Si Cyril Chabanier (CFTC) reconnaît à Catherine Vautrin d'être "réellement attachée au dialogue social" et d'être "assez cash", il pointe lui aussi un "problème": "il faut expliquer à Bruno Le Maire qu’il n’est pas Premier ministre de l’Economie".

"Quand vous discutez avec Catherine Vautrin c’est à peu près l’inverse de ce que vous a dit ou ce que vous avez lu sur le ministre de l’Economie", dit-il, assurant n'avoir "jamais vu deux ministères aussi opposés publiquement". 

"Qui va gagner à la fin ? Je ne sais pas" et "il faut écouter qui ? On est complètement perdus", lance le responsable syndical. Il juge à son tour que "Matignon n'arbitre pas de façon claire" et dit son impression que "l’Elysée est quand même plutôt du côté de Le Maire". 

Le patron de la CFE-CGC François Hommeril, lui, n'y va pas par quatre chemins : "A l’évidence, il n’y a plus de ministère du Travail", Emmanuel Macron l'a "supprimé".

L'Elysée est "directement en ligne avec Bercy qui commande à tous les sujets, traités uniquement sous l’angle budgétaire", fustige M. Hommeril pour qui "le pouvoir s’est concentré sur un groupe incroyablement réduit de personnes".

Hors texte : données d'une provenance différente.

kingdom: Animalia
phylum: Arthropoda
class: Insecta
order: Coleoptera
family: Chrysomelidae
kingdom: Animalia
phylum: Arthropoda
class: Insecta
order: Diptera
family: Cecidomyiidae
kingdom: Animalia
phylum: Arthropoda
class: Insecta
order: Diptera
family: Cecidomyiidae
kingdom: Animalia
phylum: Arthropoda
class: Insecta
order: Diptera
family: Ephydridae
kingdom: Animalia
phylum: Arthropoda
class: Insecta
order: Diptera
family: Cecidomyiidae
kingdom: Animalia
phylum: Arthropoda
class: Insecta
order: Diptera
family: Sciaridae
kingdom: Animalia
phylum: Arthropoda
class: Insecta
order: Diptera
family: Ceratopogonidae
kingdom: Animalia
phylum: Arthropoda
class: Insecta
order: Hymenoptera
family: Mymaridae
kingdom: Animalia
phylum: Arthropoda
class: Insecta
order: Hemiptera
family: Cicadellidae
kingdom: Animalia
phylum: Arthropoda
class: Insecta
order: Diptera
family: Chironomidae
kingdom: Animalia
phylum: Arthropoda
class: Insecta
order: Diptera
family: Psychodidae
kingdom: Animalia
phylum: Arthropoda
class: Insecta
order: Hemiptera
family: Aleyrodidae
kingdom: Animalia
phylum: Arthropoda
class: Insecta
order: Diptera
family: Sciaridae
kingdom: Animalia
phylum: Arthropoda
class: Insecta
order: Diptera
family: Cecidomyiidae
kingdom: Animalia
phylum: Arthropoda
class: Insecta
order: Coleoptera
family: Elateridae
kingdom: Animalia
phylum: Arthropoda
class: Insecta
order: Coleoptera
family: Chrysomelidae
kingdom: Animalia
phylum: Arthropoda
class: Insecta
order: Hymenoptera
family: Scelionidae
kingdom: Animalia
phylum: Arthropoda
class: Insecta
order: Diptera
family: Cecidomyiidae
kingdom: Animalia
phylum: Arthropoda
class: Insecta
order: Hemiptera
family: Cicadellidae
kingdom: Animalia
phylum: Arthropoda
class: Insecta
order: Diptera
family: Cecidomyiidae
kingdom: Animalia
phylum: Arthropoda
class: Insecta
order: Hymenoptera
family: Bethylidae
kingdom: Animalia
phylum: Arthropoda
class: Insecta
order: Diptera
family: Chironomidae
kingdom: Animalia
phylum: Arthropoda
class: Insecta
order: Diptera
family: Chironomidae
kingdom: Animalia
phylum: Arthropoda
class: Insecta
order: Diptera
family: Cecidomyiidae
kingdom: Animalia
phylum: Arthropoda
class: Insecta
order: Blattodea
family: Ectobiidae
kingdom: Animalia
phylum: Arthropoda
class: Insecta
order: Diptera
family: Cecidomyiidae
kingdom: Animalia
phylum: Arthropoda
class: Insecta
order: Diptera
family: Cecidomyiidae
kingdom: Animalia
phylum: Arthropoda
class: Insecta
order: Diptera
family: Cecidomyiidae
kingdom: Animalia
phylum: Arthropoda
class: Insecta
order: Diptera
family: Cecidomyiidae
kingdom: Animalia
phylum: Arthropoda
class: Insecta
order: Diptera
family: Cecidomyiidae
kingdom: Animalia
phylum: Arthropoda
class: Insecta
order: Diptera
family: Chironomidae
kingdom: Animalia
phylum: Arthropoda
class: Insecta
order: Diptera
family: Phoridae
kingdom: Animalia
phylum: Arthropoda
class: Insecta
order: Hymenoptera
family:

"Même le Medef commence à s’inquiéter", croit savoir le syndicaliste, qui note notamment que sur l’assurance chômage, ils ne sont pas demandeurs de ce que veut faire le gouvernement.

Le numéro un du Medef Patrick Martin avait de fait dit en février ses réticences au déclenchement d'une nouvelle réforme "pour des raisons de climat social et de respect des partenaires sociaux".